Catherine Thom Parsons, 93, writer and portrait painter

March 30, 1996|By Fred Rasmussen | Fred Rasmussen,SUN STAFF

Catherine T. Parsons, a portrait artist and an author who drew on her prominent family's history for subject matter, died March 14 of heart failure at William Hill Manor in Easton. She was 93.

Under the pen name of Catherine Thom Bartlett, Mrs. Parsons wrote three books. Two were memoirs, one based on her parents' life at the turn of the century and the other about growing up in Roland Park. She also was known for her portraits in oil and her woodcuts, which were exhibited in Baltimore and Easton galleries.

She moved in 1970 from North Baltimore's Woodbrook area to Osprey Cove, a home she and her husband built on the Tred Avon River in 1964. Since 1990, she had lived at William Hill Manor.
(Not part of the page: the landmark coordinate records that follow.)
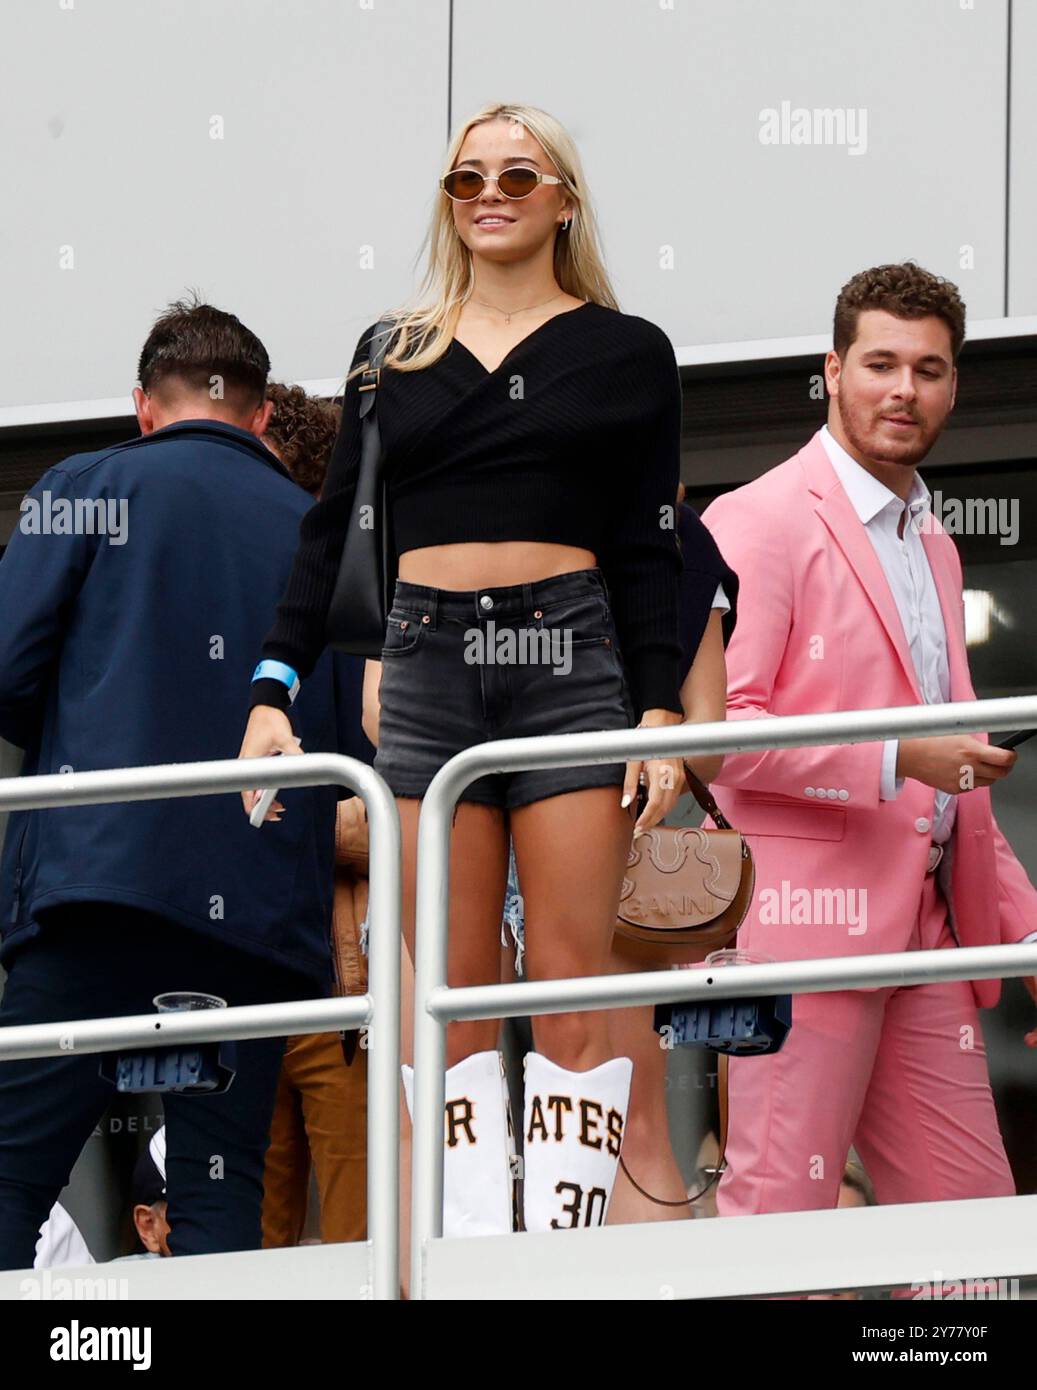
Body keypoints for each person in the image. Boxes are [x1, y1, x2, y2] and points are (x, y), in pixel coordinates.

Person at [240, 102, 731, 1237]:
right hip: (425, 659)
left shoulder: (625, 349)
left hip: (570, 654)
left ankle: (556, 1254)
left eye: (517, 172)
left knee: (566, 991)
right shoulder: (390, 352)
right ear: (448, 201)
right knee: (451, 995)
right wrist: (271, 687)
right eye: (466, 178)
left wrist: (658, 703)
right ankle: (471, 1256)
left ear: (563, 197)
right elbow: (329, 537)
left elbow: (646, 543)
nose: (489, 193)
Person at [0, 298, 352, 1268]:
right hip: (253, 915)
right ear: (261, 416)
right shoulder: (312, 529)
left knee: (9, 1176)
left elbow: (4, 669)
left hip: (96, 885)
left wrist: (82, 734)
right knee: (216, 1194)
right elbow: (349, 731)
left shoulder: (87, 485)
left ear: (143, 407)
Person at [700, 262, 1037, 1224]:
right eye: (880, 363)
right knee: (782, 1223)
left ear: (953, 387)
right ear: (831, 370)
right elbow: (721, 735)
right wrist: (896, 758)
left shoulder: (934, 542)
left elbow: (958, 761)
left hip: (927, 931)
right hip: (804, 932)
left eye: (927, 370)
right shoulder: (757, 518)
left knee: (971, 1228)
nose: (903, 390)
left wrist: (1020, 928)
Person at [259, 384, 372, 1248]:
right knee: (266, 1220)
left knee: (356, 1217)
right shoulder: (264, 623)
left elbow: (390, 815)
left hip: (341, 972)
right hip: (279, 964)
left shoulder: (365, 613)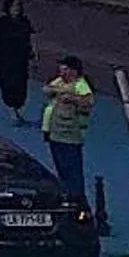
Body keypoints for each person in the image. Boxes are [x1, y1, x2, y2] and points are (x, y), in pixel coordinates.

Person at [41, 53, 97, 200]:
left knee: (72, 169)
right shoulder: (60, 82)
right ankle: (66, 194)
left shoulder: (80, 85)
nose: (61, 71)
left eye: (64, 69)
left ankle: (77, 199)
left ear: (73, 71)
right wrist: (59, 90)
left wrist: (71, 98)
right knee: (61, 168)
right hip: (55, 133)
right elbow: (47, 89)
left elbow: (88, 101)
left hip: (70, 135)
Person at [0, 0, 35, 125]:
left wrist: (33, 53)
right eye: (13, 6)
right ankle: (12, 112)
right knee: (7, 84)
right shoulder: (1, 22)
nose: (16, 9)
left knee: (21, 84)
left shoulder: (25, 21)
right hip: (3, 58)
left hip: (20, 59)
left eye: (18, 6)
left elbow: (31, 39)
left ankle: (17, 108)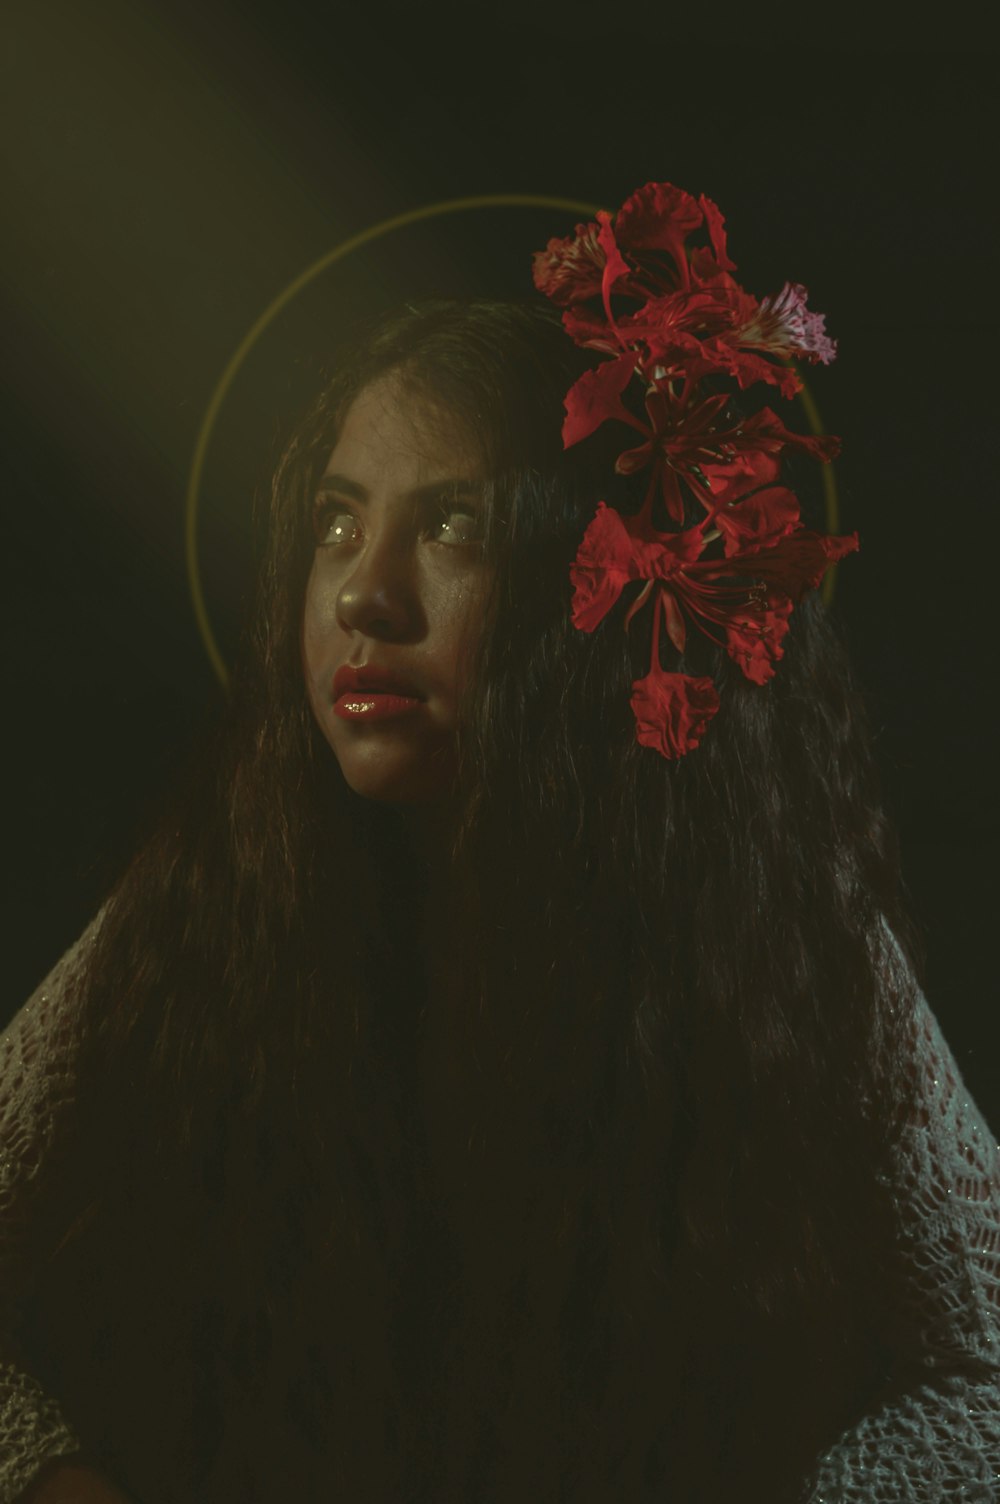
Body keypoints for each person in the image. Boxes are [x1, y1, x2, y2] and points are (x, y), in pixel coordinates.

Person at [2, 183, 998, 1504]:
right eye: (338, 524)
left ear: (594, 582)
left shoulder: (784, 932)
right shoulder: (204, 897)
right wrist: (58, 1482)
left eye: (454, 527)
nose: (365, 592)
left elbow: (985, 1377)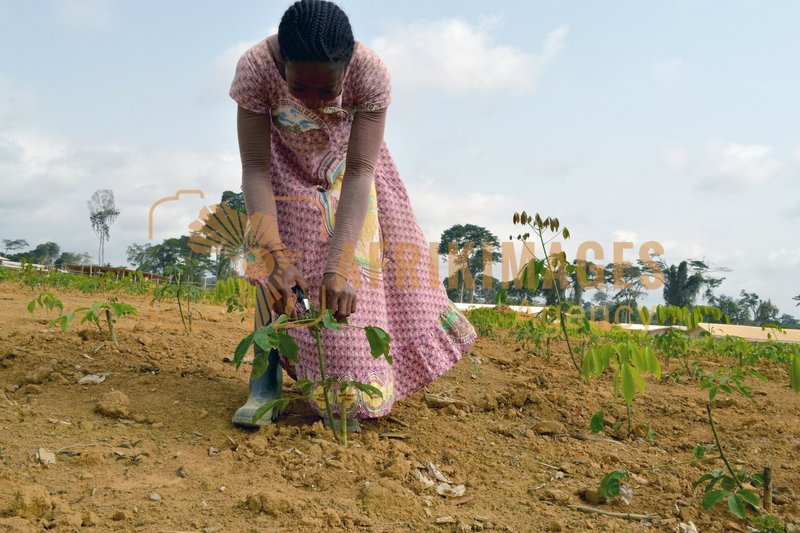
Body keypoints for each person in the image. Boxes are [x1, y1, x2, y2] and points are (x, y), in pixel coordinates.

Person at [229, 0, 475, 428]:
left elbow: (363, 171)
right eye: (299, 88)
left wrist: (340, 263)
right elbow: (255, 169)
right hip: (281, 171)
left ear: (346, 69)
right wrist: (274, 253)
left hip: (350, 172)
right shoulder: (254, 68)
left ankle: (359, 375)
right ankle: (263, 380)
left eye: (327, 91)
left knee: (350, 283)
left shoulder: (370, 72)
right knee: (272, 268)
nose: (313, 102)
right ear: (283, 64)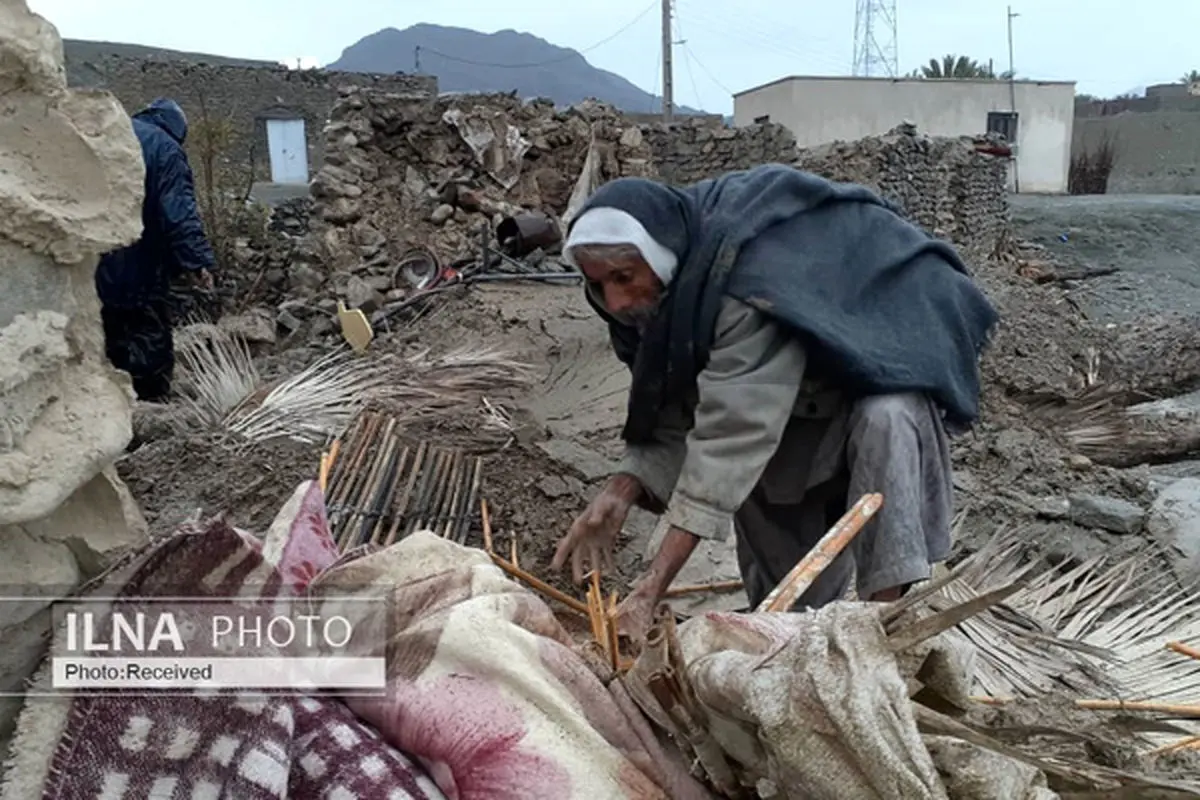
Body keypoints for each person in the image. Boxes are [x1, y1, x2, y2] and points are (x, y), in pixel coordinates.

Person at [551, 164, 997, 639]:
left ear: (659, 257)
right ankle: (800, 633)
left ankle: (880, 628)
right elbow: (677, 406)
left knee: (888, 418)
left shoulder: (742, 283)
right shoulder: (668, 296)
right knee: (785, 618)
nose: (614, 301)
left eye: (623, 277)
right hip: (787, 425)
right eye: (598, 284)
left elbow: (729, 438)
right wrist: (621, 490)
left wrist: (650, 589)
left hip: (855, 408)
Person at [95, 97, 215, 402]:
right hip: (139, 266)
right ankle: (151, 411)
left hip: (92, 265)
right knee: (149, 342)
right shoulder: (166, 148)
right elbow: (178, 212)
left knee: (105, 341)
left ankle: (111, 407)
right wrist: (197, 262)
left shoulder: (112, 133)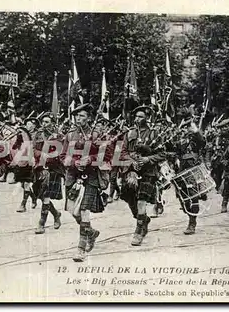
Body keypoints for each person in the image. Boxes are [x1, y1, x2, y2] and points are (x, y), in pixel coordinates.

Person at [60, 104, 109, 262]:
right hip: (73, 176)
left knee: (83, 211)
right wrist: (74, 163)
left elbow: (106, 155)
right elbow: (63, 155)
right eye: (77, 116)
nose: (78, 119)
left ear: (88, 118)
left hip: (91, 176)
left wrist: (90, 159)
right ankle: (91, 233)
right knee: (74, 212)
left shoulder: (97, 134)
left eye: (82, 116)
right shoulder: (70, 135)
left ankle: (81, 249)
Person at [120, 107, 166, 246]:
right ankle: (143, 219)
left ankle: (139, 231)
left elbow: (162, 154)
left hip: (148, 172)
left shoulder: (154, 134)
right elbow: (122, 152)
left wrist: (147, 159)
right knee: (129, 197)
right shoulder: (129, 133)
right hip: (132, 170)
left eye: (140, 117)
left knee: (141, 200)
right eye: (136, 116)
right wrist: (132, 161)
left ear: (147, 118)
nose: (137, 119)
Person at [32, 112, 63, 234]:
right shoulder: (38, 135)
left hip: (52, 169)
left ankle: (41, 224)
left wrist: (49, 156)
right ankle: (56, 214)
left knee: (45, 195)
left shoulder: (58, 136)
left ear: (53, 124)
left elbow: (60, 151)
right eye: (43, 122)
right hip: (39, 168)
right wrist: (41, 155)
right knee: (38, 194)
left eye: (47, 122)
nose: (44, 124)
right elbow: (33, 149)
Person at [15, 117, 39, 213]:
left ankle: (23, 204)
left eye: (31, 125)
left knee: (26, 183)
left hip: (31, 161)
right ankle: (33, 197)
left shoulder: (37, 135)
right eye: (27, 124)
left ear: (35, 126)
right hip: (22, 161)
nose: (29, 126)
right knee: (22, 183)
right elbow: (16, 146)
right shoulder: (22, 135)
Mrs. Parsons was a great-great-niece of Johns Hopkins, the merchant prince and philanthropist, and was the daughter of Hunter Mayo Thom, president of the Baltimore Tobacco Leaf Co., and Helen Hopkins Thom.

One of her books, "Two Links in a Chain," chronicled her parents' lives in the Baltimore of the fading Victorian era and emerging Edwardian period. wrote that it was "the casual personal glimpses of the couple's lifestyle at home that give Mrs. Bartlett's biography its warmth and charm."

In the book, Mrs. Parsons revealed that her mother enjoyed an occasional cigar but was worried about what others might think.

"My dear," Hunt Thom said, "you should set the style, not follow it. If you like 'em, smoke 'em. Enjoy yourself."

Mrs. Parsons, the eldest of three sisters, wrote a reminiscence "Three Under Three," about growing up in Roland Park, published in 1970.

Her first book, "My Dear Brother," was based on letters she found in her uncle's attic. She was interested first in the rare stamps, but became fascinated by the contents.

A 1955 review in The Sun said: "Starting on a Virginia plantation, the chronicle traces the plunge from gracious living to the real hardships and privations suffered during the Civil War."

Raised on Hillside Road in Roland Park, the former Catherine Thom was tutored at home and was a 1920 graduate of the Maryland Institute, College of Art. She made her debut that year at the Bachelors Cotillon.

She was listed in Who's Who of American Women and was a member of the National League of American Pen Women, Artists' Equity and the Easton Academy of Arts.

Her first marriage, to Joseph France, a partner in the law firm of Venable, Baetjer & Howard, ended in divorce. Her second husband, Robert Dixon Bartlett, died in 1960. Her third marriage, in 1968, was to Paul Parsons, who died in 1991.

Mrs. Parsons was a member of Third Haven Friends Meeting, 405 S. Washington St., Easton, where a memorial service will be held at 11 a.m. April 19.

Mrs. Parsons is survived by two daughters, Catherine Hunt Harrison of Ruxton and Pembroke Frances Noble of Easton; five grandchildren; and six great-grandchildren.